** Opening THE DATA block **
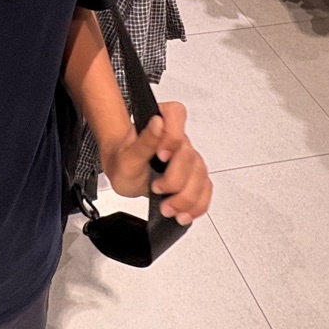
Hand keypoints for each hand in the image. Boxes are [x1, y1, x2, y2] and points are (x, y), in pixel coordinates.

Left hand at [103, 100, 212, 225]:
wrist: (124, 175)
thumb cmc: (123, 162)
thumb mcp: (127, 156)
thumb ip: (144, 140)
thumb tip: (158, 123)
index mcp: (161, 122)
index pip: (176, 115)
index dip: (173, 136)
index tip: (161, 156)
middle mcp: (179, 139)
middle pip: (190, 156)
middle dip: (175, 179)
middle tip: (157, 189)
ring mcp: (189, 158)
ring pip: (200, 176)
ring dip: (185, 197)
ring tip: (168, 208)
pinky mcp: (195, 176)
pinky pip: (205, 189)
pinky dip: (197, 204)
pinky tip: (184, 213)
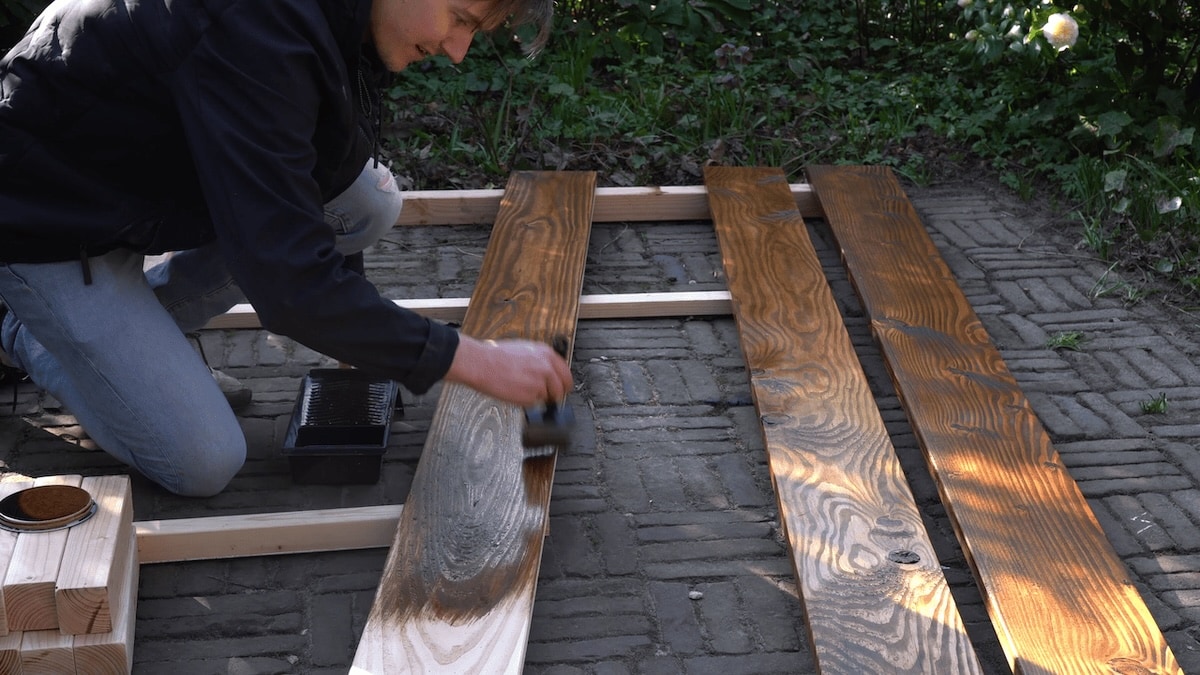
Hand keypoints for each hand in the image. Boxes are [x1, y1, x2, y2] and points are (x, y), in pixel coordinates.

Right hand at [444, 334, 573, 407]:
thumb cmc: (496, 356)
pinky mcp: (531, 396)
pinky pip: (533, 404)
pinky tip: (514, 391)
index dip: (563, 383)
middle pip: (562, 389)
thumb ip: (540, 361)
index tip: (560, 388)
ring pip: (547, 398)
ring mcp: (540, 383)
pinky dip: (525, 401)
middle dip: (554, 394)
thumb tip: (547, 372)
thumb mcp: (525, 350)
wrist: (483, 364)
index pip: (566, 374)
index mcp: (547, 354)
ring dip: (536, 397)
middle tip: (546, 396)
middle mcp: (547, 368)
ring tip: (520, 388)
** Closing THE DATA block **
** Opening THE DATA block **
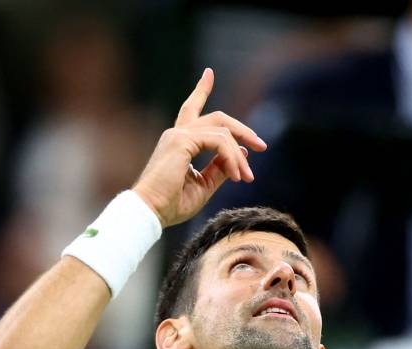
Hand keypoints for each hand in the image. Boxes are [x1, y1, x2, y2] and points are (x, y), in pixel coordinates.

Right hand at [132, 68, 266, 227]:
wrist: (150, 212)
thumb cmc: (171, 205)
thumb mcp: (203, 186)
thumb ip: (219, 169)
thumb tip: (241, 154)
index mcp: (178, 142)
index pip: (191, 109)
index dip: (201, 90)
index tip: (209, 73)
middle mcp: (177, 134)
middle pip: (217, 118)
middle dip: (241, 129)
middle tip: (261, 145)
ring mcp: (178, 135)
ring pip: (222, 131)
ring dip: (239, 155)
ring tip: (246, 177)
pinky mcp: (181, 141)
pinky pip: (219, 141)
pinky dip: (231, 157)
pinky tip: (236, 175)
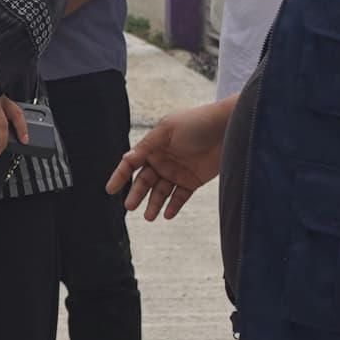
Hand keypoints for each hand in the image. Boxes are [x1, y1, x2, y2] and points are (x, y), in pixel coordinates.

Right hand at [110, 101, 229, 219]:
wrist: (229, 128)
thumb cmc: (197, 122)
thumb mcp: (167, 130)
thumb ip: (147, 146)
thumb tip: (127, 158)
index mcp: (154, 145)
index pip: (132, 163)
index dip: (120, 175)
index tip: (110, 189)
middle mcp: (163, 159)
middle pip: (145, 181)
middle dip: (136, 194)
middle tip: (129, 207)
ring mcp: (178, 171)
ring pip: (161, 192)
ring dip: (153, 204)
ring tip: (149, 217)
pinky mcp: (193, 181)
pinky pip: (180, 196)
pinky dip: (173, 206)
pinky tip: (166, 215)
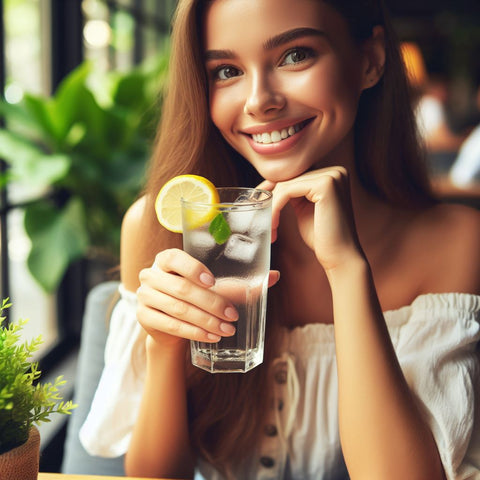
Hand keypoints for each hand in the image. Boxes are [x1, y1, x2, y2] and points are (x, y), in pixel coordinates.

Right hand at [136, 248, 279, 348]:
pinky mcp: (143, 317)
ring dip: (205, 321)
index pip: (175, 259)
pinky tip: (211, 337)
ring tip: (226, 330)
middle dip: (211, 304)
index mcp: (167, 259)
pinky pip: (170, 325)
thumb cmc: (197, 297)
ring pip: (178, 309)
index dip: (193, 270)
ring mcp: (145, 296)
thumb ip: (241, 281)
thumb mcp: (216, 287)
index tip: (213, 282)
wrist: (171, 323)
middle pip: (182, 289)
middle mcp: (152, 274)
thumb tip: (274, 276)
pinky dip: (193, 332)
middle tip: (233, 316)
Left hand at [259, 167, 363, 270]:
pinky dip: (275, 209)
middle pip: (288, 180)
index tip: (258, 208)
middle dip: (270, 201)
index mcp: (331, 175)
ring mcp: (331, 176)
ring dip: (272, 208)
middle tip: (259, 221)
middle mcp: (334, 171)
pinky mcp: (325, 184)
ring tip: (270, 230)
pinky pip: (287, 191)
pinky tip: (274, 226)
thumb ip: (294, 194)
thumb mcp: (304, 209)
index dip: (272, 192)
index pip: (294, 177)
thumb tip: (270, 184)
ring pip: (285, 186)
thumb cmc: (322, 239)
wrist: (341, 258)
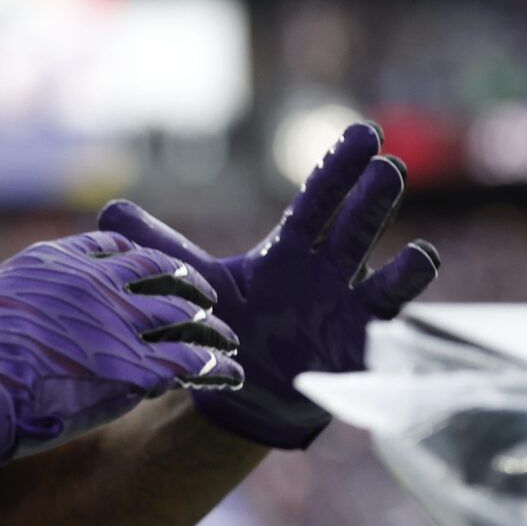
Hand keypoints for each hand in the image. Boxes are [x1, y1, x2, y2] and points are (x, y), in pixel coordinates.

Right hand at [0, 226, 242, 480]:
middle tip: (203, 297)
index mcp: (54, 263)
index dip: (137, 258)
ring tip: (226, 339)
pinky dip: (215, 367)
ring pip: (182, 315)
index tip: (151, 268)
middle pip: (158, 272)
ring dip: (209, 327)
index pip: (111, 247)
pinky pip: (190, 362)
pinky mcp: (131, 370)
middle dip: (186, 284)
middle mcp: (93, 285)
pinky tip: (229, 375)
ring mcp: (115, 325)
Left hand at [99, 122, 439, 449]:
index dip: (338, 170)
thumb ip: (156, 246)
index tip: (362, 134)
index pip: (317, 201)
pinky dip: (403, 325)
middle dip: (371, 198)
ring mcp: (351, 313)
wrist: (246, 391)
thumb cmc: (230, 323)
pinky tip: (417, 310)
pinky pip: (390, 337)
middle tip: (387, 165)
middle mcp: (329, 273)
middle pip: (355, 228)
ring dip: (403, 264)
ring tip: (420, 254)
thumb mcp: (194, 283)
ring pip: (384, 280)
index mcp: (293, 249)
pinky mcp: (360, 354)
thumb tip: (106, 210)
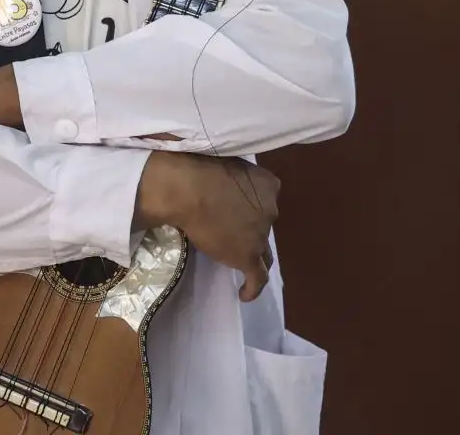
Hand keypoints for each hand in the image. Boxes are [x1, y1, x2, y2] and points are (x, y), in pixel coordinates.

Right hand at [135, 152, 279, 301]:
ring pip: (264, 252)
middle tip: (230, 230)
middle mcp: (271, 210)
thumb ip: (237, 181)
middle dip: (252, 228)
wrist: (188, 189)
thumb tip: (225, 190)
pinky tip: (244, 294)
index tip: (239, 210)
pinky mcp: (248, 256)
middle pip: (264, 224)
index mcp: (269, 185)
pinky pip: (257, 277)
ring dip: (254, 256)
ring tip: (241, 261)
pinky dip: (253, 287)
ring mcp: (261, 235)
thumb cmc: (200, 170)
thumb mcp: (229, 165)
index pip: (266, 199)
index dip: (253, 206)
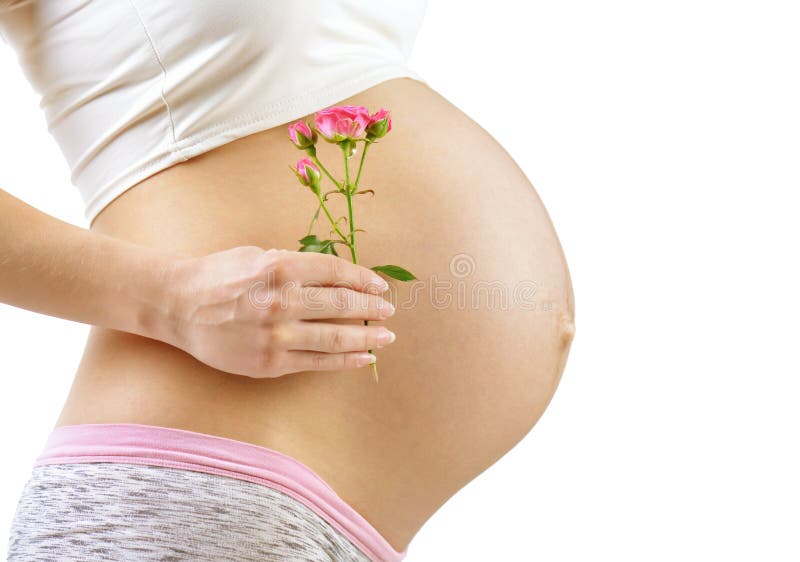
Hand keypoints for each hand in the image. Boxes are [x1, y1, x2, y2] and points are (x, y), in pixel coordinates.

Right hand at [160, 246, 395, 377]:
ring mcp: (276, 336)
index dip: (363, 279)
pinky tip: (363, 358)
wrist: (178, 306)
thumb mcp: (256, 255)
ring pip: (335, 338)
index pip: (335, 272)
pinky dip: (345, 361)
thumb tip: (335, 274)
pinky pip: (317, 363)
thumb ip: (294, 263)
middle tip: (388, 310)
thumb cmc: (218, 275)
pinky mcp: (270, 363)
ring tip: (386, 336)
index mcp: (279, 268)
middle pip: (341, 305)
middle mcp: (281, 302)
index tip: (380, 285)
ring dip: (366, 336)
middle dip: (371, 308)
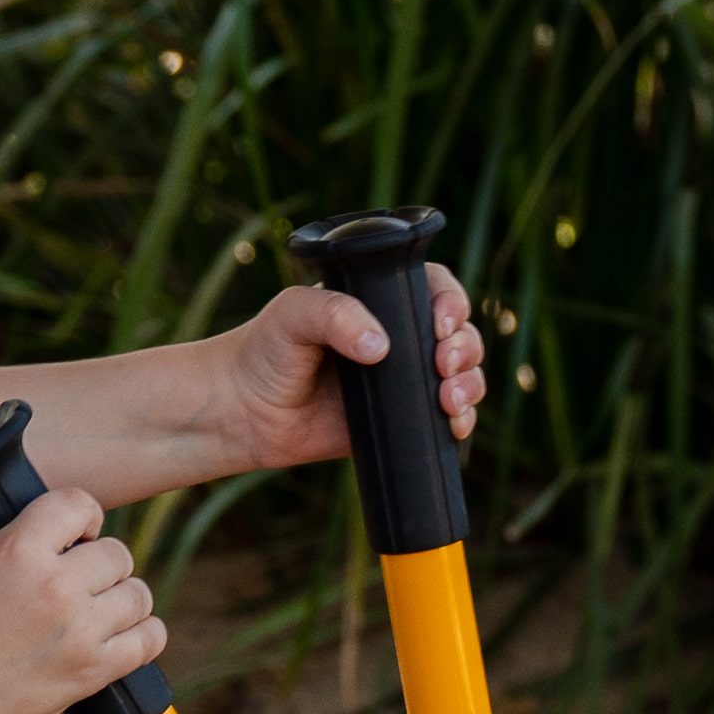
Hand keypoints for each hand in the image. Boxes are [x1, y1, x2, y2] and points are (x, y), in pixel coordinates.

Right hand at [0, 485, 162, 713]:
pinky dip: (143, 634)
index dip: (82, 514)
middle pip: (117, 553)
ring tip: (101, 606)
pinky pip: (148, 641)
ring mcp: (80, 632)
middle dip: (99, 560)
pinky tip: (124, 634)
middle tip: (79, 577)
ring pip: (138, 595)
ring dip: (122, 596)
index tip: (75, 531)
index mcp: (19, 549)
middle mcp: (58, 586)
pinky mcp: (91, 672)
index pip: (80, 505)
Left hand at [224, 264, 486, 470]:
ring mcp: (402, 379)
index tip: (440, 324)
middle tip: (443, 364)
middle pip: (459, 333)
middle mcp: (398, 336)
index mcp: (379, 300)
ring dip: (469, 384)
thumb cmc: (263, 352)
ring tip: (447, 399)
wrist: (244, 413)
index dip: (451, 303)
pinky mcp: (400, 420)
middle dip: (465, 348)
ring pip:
** Closing THE DATA block **
** Opening THE DATA block **
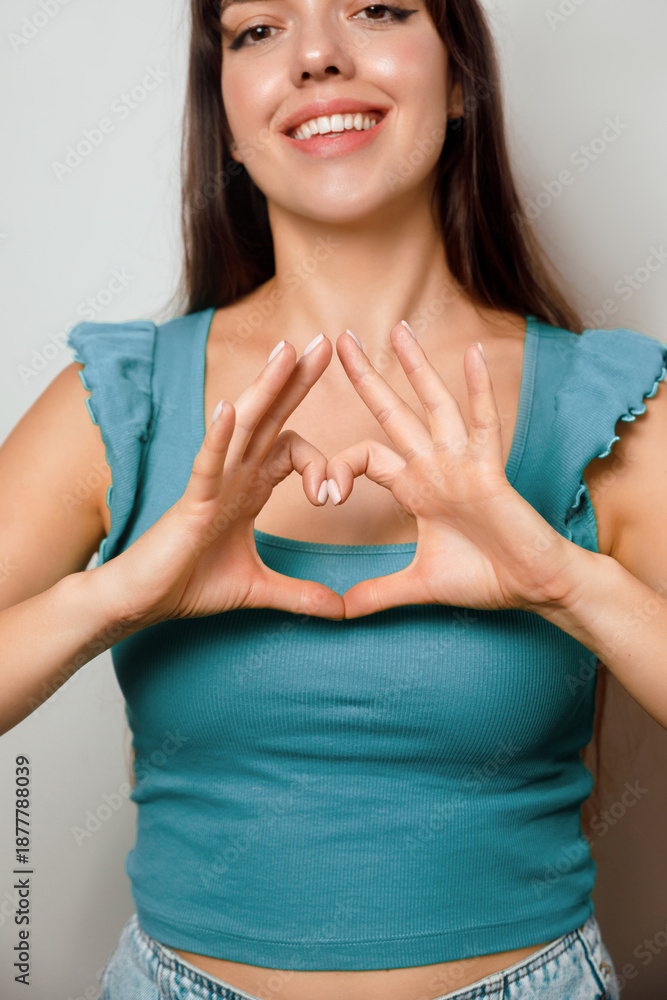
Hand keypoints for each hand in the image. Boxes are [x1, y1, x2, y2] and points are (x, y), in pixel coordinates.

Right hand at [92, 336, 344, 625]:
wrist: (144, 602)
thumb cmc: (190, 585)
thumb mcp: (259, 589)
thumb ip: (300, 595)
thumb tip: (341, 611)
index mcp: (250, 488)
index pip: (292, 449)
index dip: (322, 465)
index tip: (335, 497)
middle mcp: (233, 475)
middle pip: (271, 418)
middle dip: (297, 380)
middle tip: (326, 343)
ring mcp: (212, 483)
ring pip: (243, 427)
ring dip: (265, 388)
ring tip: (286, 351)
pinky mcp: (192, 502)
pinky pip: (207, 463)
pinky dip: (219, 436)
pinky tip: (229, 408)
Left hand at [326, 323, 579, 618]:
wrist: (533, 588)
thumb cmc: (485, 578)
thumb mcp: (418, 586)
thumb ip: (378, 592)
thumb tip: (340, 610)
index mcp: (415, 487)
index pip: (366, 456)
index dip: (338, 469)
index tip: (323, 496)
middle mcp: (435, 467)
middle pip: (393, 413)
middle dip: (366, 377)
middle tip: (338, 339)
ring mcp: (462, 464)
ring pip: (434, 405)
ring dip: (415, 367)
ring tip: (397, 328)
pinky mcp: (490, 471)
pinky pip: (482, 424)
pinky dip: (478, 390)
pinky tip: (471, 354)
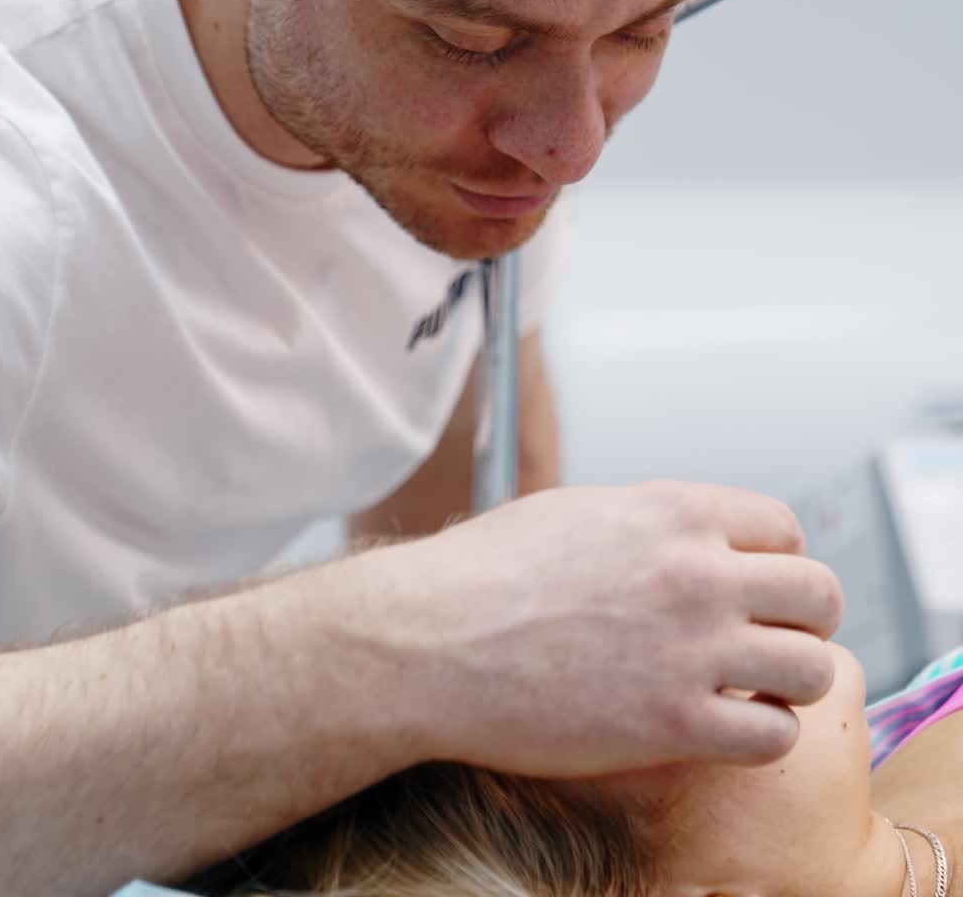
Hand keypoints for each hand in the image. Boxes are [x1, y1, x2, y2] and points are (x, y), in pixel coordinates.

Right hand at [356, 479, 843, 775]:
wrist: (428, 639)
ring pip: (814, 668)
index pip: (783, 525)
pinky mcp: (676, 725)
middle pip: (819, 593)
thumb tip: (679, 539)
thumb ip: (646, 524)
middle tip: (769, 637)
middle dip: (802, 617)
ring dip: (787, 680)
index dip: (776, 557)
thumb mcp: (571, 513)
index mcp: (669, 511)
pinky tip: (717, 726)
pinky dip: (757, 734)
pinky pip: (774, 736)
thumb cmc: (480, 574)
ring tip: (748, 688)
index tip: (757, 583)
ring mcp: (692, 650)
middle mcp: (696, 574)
** Closing THE DATA block **
Among the lines of these entries, find those that contain "Right". Give their number and nothing else.

10